Донья Констансия спрятала зеркальце и кончиками пальцев забарабанила по своему лицу с виртуозной быстротой.

— Сердился ли он? Это не то слово, дорогая, не то слово. Он внутренне кипел, понимаешь, именно кипел… уж поверь — кому, как не мне, знать приметы его настроения… Твой отец кипел, Джоанна, я сразу поняла это по движениям его рук. После ужина я улучила минуту и уговорила его отложить разговор с тобой на завтра. Ну, а за ночь он успокоится. Ты согласна, что я оказала тебе немалую услугу?

— Безусловно, — тихо ответила Джоанна. Отец вспыльчив до бешенства, она знает это очень хорошо. Да. сегодняшнее ее поведение было непростительной глупостью.

— Ну, вот. Одним словом, я сделала все, что могла, — торжественно объявила донья Констансия, — а остальное зависит от тебя самой. Обдумай за ночь свое поведение, признай собственную неправоту и утром скажи отцу, что раскаялась. Надеюсь, у тебя хватит здравого смысла и рассудительности. Ну, спокойной ночи, дорогая. Нет-нет, не целуй меня, ты же видишь, я уже в маске. Спокойной ночи.

— Спокойной ночи, тетя…

Джоанна постояла, глядя на дверь, за которой скрылась тетка, потом прошлась по комнате и села на прежнее место, поджав под себя ноги. Опустив голову, она сдвинула брови и снова принялась поглаживать ладонью ковер. Сейчас ей больше чем когда-либо хотелось увидеться с Мигелем.

Глава 4

В темноте скрипнула калитка, раздался хруст шагов по дорожке.

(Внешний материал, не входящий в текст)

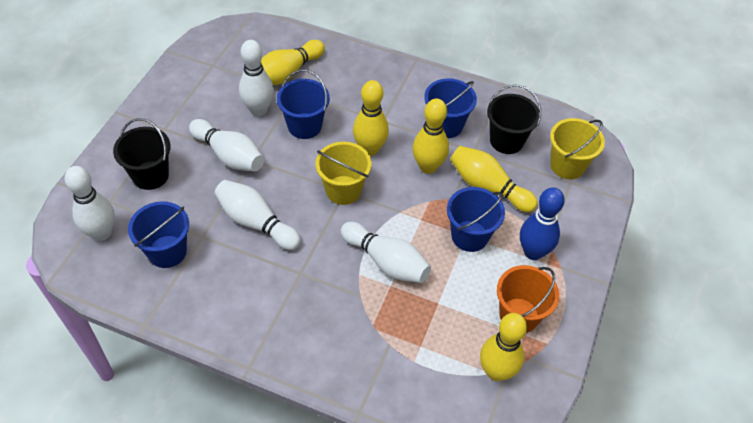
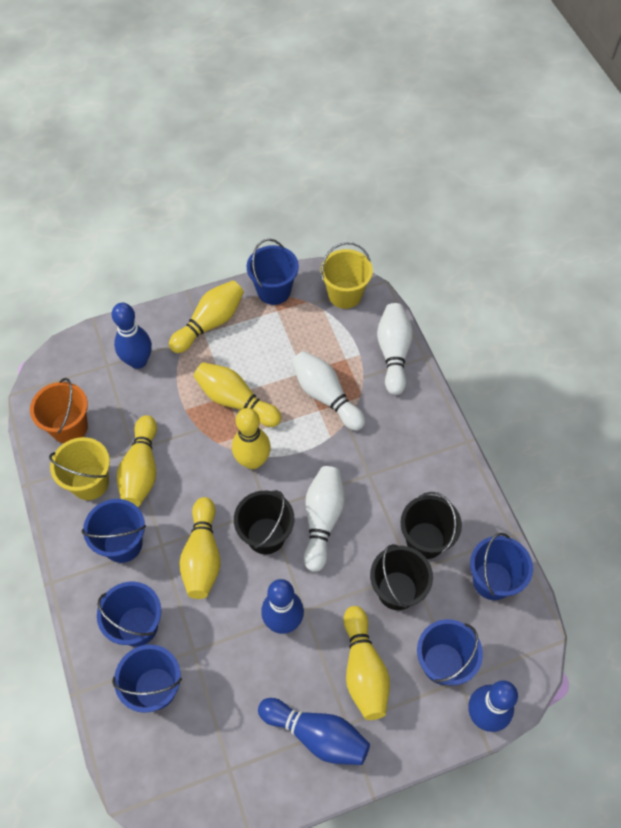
black bucket: 2 -> 3
blue bowling pin: 1 -> 4
blue bucket: 4 -> 6
white bowling pin: 5 -> 3
yellow bowling pin: 5 -> 6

— Дон Мигель? — спросила сидящая на пороге женщина.

— Он самый. Добрый вечер, донья Химёна. Еще не вернулся?

— Да нет еще, — словоохотливо заговорила женщина, — ума не приложу, куда он запропастился; и ужин давно простыл, а его все нет и нет. Садитесь, дон Мигель, подождите, он с минуты на минуту должен приехать. Расскажите, какие новости, — вы ведь газету получаете…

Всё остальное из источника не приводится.